Start at the line that has "scientific name: Taraxacum ceratophorum" and stop after the line that has "elevation (m): 244". Write those lines out again, changing "locality" to "site" and leaving everything else the same.

* **SUPPLIED MATERIAL**
==============================

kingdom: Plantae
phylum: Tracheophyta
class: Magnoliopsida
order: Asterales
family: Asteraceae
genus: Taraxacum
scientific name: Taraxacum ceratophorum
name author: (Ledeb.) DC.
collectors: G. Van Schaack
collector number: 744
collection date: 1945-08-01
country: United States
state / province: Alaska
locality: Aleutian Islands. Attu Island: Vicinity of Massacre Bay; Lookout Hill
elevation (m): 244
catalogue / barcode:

==============================

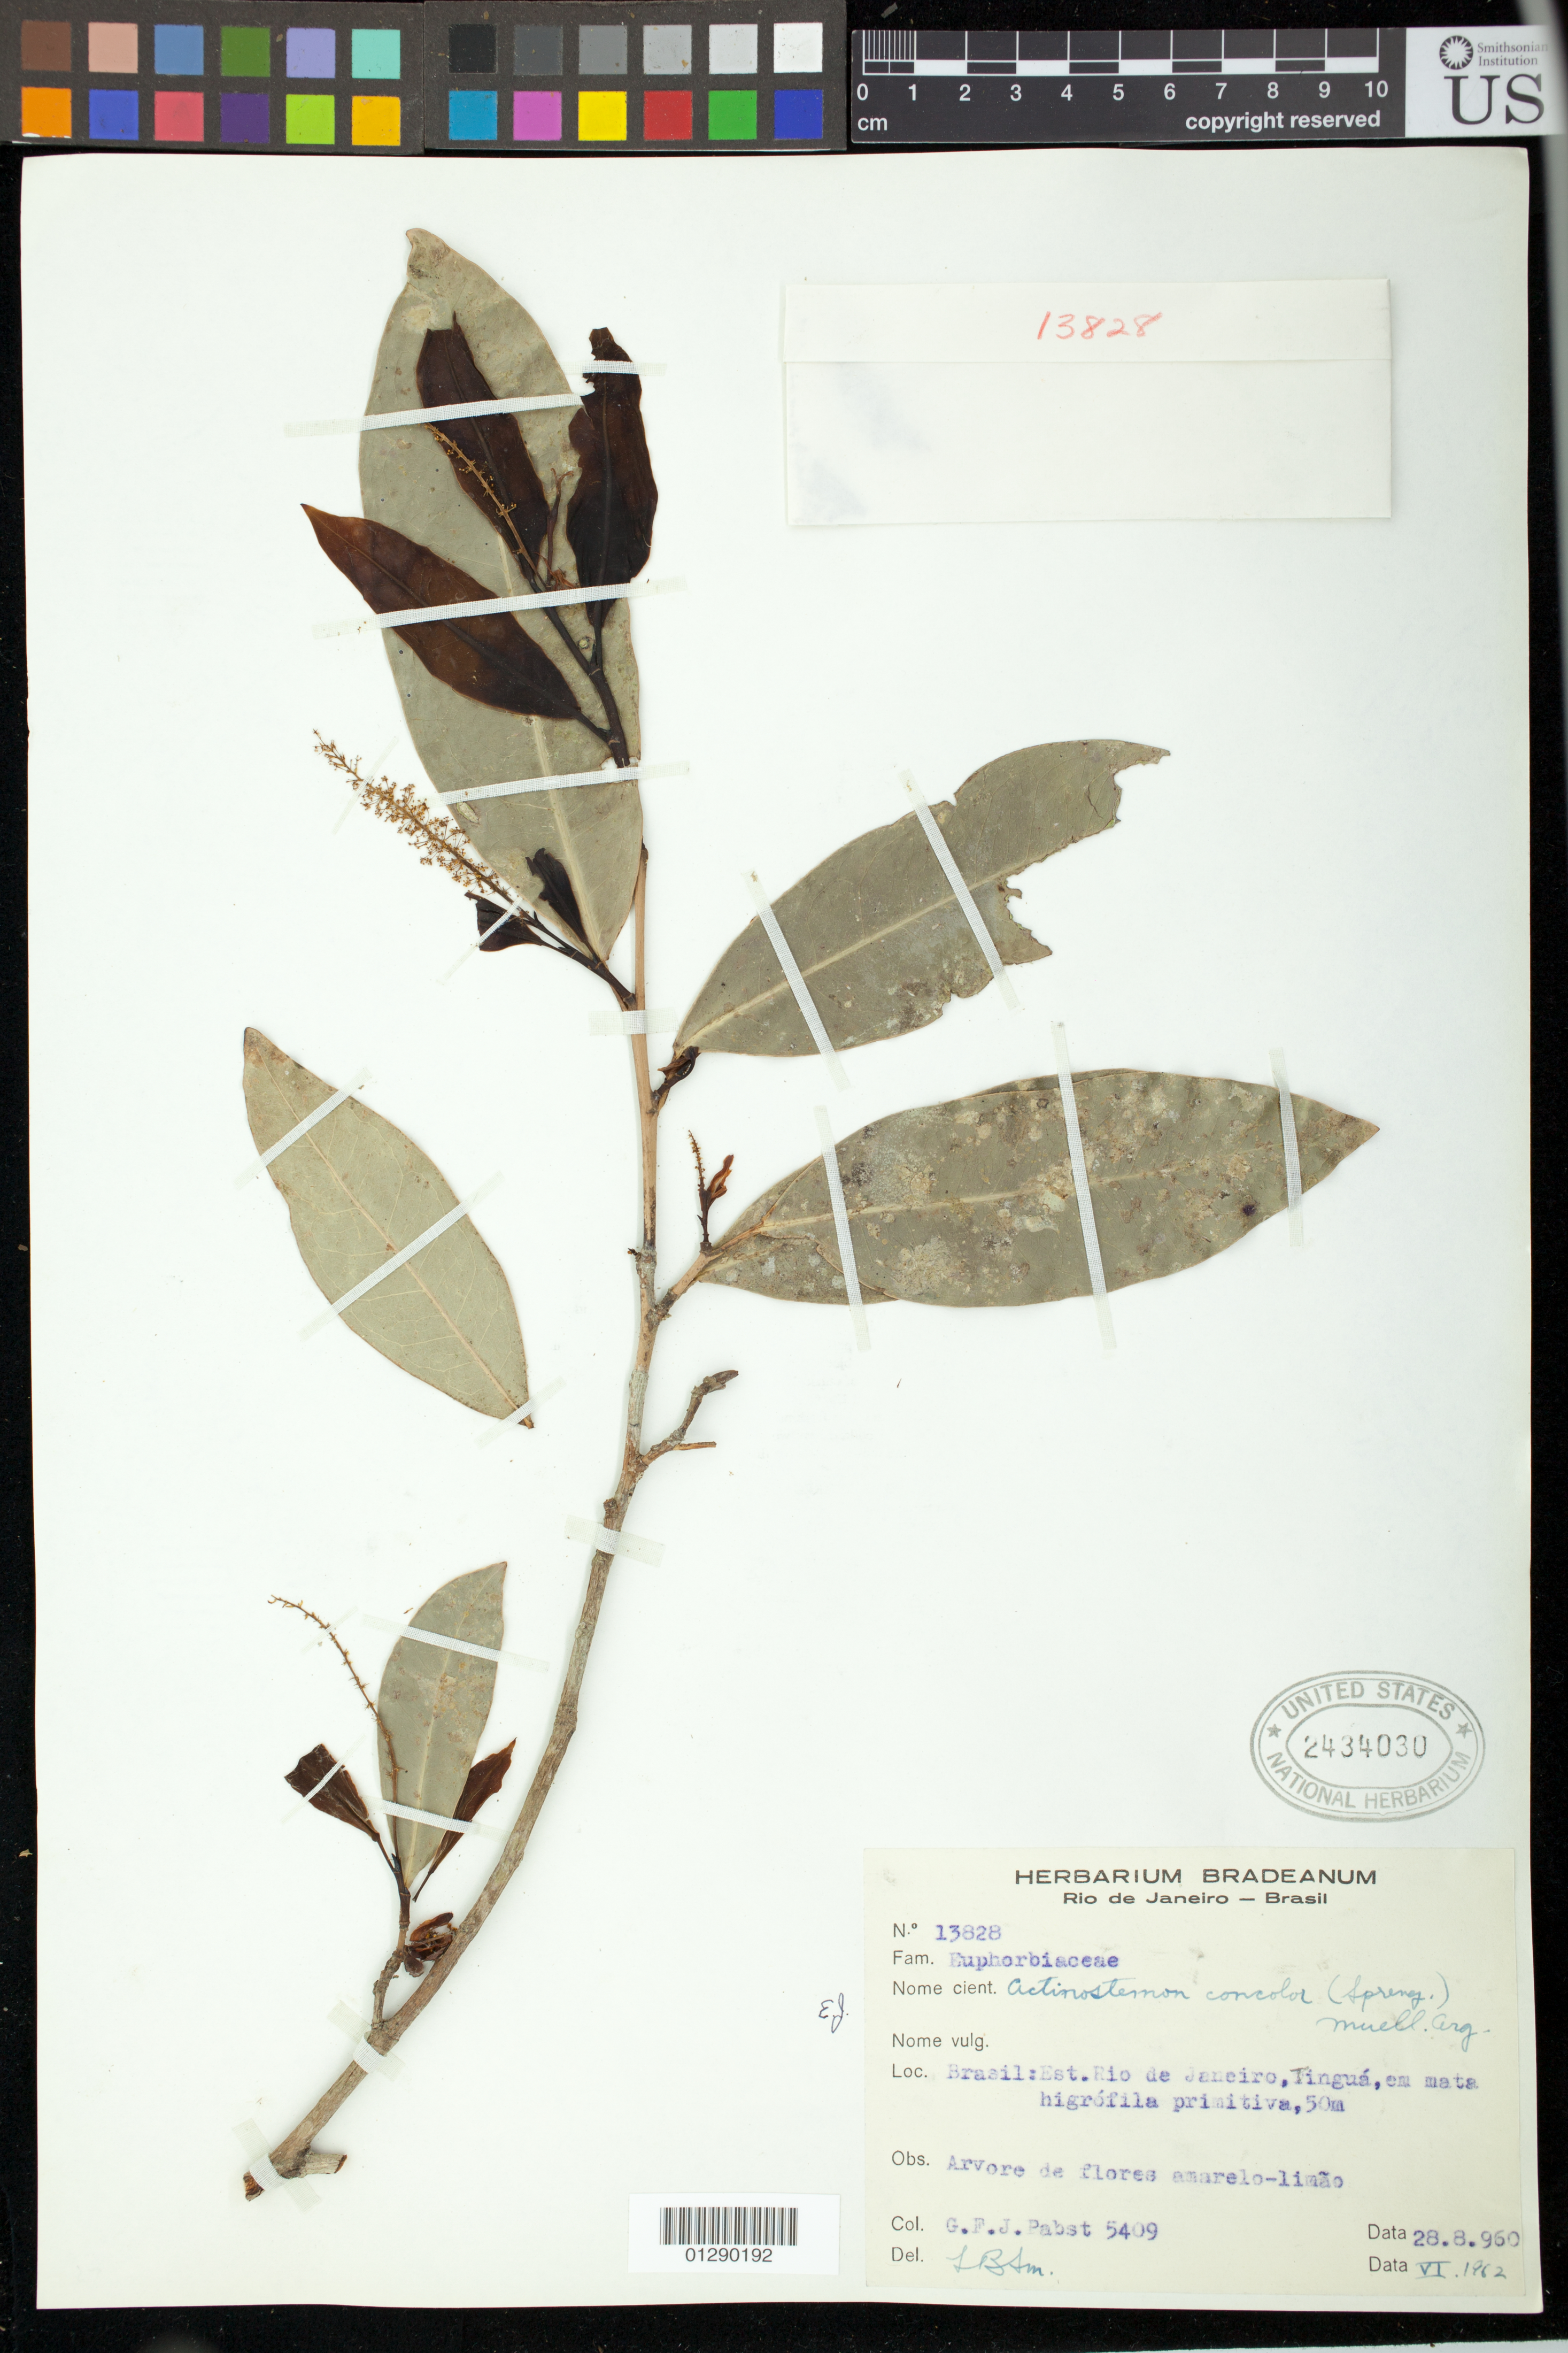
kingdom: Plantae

==============================

* **WRITTEN ANSWER**
scientific name: Taraxacum ceratophorum
name author: (Ledeb.) DC.
collectors: G. Van Schaack
collector number: 744
collection date: 1945-08-01
country: United States
state / province: Alaska
site: Aleutian Islands. Attu Island: Vicinity of Massacre Bay; Lookout Hill
elevation (m): 244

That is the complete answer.